[[ Data records, beginning ]]
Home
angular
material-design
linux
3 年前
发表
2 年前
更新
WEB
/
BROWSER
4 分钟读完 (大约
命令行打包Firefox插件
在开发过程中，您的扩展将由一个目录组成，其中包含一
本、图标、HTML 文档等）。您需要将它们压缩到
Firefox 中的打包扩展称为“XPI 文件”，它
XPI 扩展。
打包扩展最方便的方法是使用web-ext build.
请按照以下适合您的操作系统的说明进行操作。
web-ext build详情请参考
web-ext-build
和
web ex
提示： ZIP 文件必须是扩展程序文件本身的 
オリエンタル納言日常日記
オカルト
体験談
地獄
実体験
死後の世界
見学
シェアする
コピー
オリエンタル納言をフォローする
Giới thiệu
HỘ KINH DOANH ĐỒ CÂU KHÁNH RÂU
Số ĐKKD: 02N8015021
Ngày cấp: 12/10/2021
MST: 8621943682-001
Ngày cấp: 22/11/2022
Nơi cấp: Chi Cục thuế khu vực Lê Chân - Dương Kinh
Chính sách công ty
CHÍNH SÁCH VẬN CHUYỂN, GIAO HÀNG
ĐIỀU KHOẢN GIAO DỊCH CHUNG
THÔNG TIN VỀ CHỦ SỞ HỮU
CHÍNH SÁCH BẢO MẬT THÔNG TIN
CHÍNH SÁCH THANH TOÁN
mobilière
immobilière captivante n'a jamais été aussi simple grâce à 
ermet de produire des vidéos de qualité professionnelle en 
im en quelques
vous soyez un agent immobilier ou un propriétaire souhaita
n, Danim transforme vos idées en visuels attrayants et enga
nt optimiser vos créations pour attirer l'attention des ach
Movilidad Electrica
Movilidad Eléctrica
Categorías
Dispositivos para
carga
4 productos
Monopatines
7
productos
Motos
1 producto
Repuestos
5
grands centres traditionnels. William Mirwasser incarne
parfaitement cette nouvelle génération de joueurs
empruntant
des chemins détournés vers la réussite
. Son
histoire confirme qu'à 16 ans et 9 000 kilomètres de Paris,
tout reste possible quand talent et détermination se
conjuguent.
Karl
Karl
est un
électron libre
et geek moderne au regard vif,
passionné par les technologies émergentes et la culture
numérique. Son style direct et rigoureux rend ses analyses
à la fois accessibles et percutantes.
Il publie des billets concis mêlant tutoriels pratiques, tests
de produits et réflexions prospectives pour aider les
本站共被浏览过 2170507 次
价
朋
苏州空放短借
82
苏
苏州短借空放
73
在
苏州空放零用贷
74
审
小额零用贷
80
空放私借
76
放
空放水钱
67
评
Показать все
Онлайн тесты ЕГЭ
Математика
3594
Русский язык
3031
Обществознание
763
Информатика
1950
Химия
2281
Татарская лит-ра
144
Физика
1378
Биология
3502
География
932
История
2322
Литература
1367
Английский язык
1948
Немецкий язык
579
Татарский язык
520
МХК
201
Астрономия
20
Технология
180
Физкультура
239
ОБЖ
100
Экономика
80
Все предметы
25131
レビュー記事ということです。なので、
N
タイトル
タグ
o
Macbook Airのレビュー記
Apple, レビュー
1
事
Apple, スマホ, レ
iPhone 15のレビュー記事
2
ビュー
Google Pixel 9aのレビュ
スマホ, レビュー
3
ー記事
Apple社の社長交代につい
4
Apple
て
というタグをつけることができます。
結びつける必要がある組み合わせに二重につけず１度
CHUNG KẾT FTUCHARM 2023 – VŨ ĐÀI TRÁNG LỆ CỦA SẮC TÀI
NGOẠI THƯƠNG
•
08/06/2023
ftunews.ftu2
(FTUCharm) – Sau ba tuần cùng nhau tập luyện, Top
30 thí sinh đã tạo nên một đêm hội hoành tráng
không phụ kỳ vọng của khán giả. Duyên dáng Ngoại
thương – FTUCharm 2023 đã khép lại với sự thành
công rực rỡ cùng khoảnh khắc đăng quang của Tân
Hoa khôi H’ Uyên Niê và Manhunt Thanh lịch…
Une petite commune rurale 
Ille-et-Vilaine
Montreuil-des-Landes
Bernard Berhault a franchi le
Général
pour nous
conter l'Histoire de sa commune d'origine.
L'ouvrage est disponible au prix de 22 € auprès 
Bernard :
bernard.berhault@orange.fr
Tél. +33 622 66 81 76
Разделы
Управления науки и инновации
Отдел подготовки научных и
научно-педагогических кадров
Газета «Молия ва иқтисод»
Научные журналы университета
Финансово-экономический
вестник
[[ Data records, end ]]
§ Exercise details:
Return every line of the records above, copied character for character with nothing changed or left out.

§ Result of the task:
Home
angular
material-design
linux
3 年前
发表
2 年前
更新
WEB
/
BROWSER
4 分钟读完 (大约
命令行打包Firefox插件
在开发过程中，您的扩展将由一个目录组成，其中包含一
本、图标、HTML 文档等）。您需要将它们压缩到
Firefox 中的打包扩展称为“XPI 文件”，它
XPI 扩展。
打包扩展最方便的方法是使用web-ext build.
请按照以下适合您的操作系统的说明进行操作。
web-ext build详情请参考
web-ext-build
和
web ex
提示： ZIP 文件必须是扩展程序文件本身的 
オリエンタル納言日常日記
オカルト
体験談
地獄
実体験
死後の世界
見学
シェアする
コピー
オリエンタル納言をフォローする
Giới thiệu
HỘ KINH DOANH ĐỒ CÂU KHÁNH RÂU
Số ĐKKD: 02N8015021
Ngày cấp: 12/10/2021
MST: 8621943682-001
Ngày cấp: 22/11/2022
Nơi cấp: Chi Cục thuế khu vực Lê Chân - Dương Kinh
Chính sách công ty
CHÍNH SÁCH VẬN CHUYỂN, GIAO HÀNG
ĐIỀU KHOẢN GIAO DỊCH CHUNG
THÔNG TIN VỀ CHỦ SỞ HỮU
CHÍNH SÁCH BẢO MẬT THÔNG TIN
CHÍNH SÁCH THANH TOÁN
mobilière
immobilière captivante n'a jamais été aussi simple grâce à 
ermet de produire des vidéos de qualité professionnelle en 
im en quelques
vous soyez un agent immobilier ou un propriétaire souhaita
n, Danim transforme vos idées en visuels attrayants et enga
nt optimiser vos créations pour attirer l'attention des ach
Movilidad Electrica
Movilidad Eléctrica
Categorías
Dispositivos para
carga
4 productos
Monopatines
7
productos
Motos
1 producto
Repuestos
5
grands centres traditionnels. William Mirwasser incarne
parfaitement cette nouvelle génération de joueurs
empruntant
des chemins détournés vers la réussite
. Son
histoire confirme qu'à 16 ans et 9 000 kilomètres de Paris,
tout reste possible quand talent et détermination se
conjuguent.
Karl
Karl
est un
électron libre
et geek moderne au regard vif,
passionné par les technologies émergentes et la culture
numérique. Son style direct et rigoureux rend ses analyses
à la fois accessibles et percutantes.
Il publie des billets concis mêlant tutoriels pratiques, tests
de produits et réflexions prospectives pour aider les
本站共被浏览过 2170507 次
价
朋
苏州空放短借
82
苏
苏州短借空放
73
在
苏州空放零用贷
74
审
小额零用贷
80
空放私借
76
放
空放水钱
67
评
Показать все
Онлайн тесты ЕГЭ
Математика
3594
Русский язык
3031
Обществознание
763
Информатика
1950
Химия
2281
Татарская лит-ра
144
Физика
1378
Биология
3502
География
932
История
2322
Литература
1367
Английский язык
1948
Немецкий язык
579
Татарский язык
520
МХК
201
Астрономия
20
Технология
180
Физкультура
239
ОБЖ
100
Экономика
80
Все предметы
25131
レビュー記事ということです。なので、
N
タイトル
タグ
o
Macbook Airのレビュー記
Apple, レビュー
1
事
Apple, スマホ, レ
iPhone 15のレビュー記事
2
ビュー
Google Pixel 9aのレビュ
スマホ, レビュー
3
ー記事
Apple社の社長交代につい
4
Apple
て
というタグをつけることができます。
結びつける必要がある組み合わせに二重につけず１度
CHUNG KẾT FTUCHARM 2023 – VŨ ĐÀI TRÁNG LỆ CỦA SẮC TÀI
NGOẠI THƯƠNG
•
08/06/2023
ftunews.ftu2
(FTUCharm) – Sau ba tuần cùng nhau tập luyện, Top
30 thí sinh đã tạo nên một đêm hội hoành tráng
không phụ kỳ vọng của khán giả. Duyên dáng Ngoại
thương – FTUCharm 2023 đã khép lại với sự thành
công rực rỡ cùng khoảnh khắc đăng quang của Tân
Hoa khôi H’ Uyên Niê và Manhunt Thanh lịch…
Une petite commune rurale 
Ille-et-Vilaine
Montreuil-des-Landes
Bernard Berhault a franchi le
Général
pour nous
conter l'Histoire de sa commune d'origine.
L'ouvrage est disponible au prix de 22 € auprès 
Bernard :
bernard.berhault@orange.fr
Tél. +33 622 66 81 76
Разделы
Управления науки и инновации
Отдел подготовки научных и
научно-педагогических кадров
Газета «Молия ва иқтисод»
Научные журналы университета
Финансово-экономический
вестник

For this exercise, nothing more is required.